DELIO ROSSI in collegamento a ‘NON MOLLARE MAI’!

La Lazio è sveglia e questa è una lieta sorpresa. Siamo contenti, anche perché in tanti non se lo aspettavano. Io ad inizio anno avevo detto che se tutto va bene arriva quarta, male che va ottava.

Le gare sono la fotografia del momento e in questo momento la fotografia dice che la squadra è in salute, anche in campo europeo. E’ bella da vedere e può solo migliorare. Poi c’è da augurarsi che non ci siano cali di forma o infortuni, basta vedere cosa è successo alla Juventus con Bremer. I campionati si decideranno a fine aprile.

Quello che salta all’occhio è che la Lazio è una squadra che, al di là di qualche calo, corre, gioca bene; tutti si aiutano, il tecnico ha dato un metro comune e tutti lo seguono, soprattutto a centrocampo. Bravo Baroni e tutti gli altri. Trasmettere è importante: un conto è trasmettere un conto è saperle le cose, questo fa la differenza negli allenatori.

La Lazio può migliorare nei singoli, soprattutto nella fase di non possesso. Per curare questi particolari ci vuole diverso tempo. Il miglioramento della squadra passa anche dal miglioramento del singolo elemento. Une esempio: Lazzari, o anche Tavares, che in fase di possesso sono bravi, devono crescere in quella di non possesso.

In questa Lazio bene anche i ‘vecchi’, è stato questo il vero capolavoro di Baroni, rivitalizzare Vecino, Romagnoli o lo stesso Pedro che si è dimostrato un calciatore determinante e non è facile alla sue età.

Trasmettere i dettami di gioco non richiede troppo tempo. Con Sarri si ragionava sulla palla, c’era una filosofia di gioco da apprendere. Rapportarsi con i calciatori è più facile. Tutto poi dipende anche dai giocatori: alcuni sanno stare in campo, altri si affidano all’istinto.

Kolarov è meno potente, ma più tecnico. Tavares ha una potenza incredibile, ma per me è ancora molto frenetico; non tutte le giocate gli riescono bene, potrebbe essere addirittura più devastante. I calciatori, anche se sono simili, hanno la loro unicità.

Dele-Bashiru? Sono molto curioso di vedere questo calciatore, per me potrebbe rivelarsi una piacevole sorpresa.

Il ruolo di Pedro paragonato a quello di Klose nello spogliatoio? Non li conosco, non li ho allenati. Vedendo le loro partite noto le grandissime qualità tecniche che hanno, ma la mia esperienza mi dice che questo non sempre va di pari passo con il peso che si ha nello spogliatoio. Non sempre il leader tecnico è anche quello morale.
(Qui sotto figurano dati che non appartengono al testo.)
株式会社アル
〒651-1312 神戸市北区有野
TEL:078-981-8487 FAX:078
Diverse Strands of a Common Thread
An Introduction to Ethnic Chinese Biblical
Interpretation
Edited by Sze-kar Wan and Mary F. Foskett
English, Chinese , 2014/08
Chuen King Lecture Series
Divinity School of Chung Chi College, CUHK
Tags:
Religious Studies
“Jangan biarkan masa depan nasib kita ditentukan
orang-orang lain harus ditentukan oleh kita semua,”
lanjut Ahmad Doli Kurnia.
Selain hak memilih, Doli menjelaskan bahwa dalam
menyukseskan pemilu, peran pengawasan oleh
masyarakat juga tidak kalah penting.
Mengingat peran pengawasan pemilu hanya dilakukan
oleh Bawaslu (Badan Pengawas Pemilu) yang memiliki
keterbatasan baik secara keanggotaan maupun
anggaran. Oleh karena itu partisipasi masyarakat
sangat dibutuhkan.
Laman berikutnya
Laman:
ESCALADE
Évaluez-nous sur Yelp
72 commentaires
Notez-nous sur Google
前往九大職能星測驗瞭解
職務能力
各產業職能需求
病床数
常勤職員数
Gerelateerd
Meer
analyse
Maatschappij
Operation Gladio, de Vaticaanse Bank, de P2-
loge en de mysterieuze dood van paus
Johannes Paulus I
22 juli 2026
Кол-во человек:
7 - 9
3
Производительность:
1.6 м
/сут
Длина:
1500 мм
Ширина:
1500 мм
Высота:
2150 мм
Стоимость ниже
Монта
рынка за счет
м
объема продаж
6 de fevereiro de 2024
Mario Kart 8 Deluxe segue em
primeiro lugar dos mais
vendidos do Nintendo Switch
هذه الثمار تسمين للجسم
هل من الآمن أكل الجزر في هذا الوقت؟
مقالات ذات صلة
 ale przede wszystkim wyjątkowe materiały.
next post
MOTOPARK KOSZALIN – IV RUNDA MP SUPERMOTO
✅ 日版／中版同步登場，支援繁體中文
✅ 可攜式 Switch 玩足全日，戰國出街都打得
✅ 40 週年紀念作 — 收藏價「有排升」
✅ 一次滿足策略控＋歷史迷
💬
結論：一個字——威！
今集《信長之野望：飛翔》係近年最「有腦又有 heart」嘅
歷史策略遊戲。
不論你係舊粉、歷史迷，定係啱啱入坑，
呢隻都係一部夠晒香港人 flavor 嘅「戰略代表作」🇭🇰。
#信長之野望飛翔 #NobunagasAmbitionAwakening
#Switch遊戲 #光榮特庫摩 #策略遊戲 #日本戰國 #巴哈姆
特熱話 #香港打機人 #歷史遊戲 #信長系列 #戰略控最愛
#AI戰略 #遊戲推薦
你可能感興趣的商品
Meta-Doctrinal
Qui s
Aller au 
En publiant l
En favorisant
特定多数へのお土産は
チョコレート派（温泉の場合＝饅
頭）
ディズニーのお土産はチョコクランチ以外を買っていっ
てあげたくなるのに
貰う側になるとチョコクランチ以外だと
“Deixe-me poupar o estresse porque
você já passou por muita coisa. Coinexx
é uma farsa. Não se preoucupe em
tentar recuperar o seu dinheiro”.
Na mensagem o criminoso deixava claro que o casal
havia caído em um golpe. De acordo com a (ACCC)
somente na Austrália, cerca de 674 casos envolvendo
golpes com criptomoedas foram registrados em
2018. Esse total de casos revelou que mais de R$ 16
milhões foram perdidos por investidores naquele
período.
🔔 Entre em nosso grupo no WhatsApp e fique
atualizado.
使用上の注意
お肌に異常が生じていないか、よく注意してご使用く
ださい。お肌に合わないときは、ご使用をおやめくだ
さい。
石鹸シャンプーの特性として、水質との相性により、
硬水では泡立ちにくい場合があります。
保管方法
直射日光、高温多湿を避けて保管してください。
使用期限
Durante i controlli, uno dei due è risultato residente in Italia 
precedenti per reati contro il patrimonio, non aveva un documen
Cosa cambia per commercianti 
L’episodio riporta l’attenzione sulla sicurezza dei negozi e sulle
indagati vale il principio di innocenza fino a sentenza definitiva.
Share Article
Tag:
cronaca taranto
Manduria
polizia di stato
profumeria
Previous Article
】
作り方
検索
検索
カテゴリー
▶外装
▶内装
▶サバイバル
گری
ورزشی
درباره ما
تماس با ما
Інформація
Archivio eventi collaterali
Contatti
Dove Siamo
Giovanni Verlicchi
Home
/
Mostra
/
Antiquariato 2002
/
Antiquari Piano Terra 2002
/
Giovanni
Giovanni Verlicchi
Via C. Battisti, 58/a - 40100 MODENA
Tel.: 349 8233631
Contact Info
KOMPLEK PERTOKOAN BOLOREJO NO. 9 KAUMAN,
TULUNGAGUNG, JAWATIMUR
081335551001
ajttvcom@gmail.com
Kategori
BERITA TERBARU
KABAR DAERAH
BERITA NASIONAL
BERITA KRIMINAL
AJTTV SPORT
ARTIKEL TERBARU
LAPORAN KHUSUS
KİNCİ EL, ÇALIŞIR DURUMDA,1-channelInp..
Noslin, Tchaouna e Castrovilli? Faccio lo stesso discorso per tutti: la rosa è omogenea, magari senza picchi assoluti, togliendo magari Tavares e Dia. Sono calciatori futuribili e di gamba, non hanno preso dei tattici o dei giocatori compassati. Tchaouna è giovane, Noslin lo conosce l’allenatore e il tecnico si sta dimostrando molto capace, quindi dobbiamo fidarci. Per me ancora non hanno fatto vedere le loro qualità. Quando hai un calciatore di gamba, non sbagli. Castrovilli per me è più votato alla fase offensiva, non lo vedrei nei due in mezzo, ma potrebbe essere un calciatore da mettere dietro alla punta.

Isaksen? Mi piacerebbe allenarlo; non riesce ancora ad esprimere le sue qualità. Con certi giocatori bisogna trovare la chiave. Per me ha delle qualità importanti“.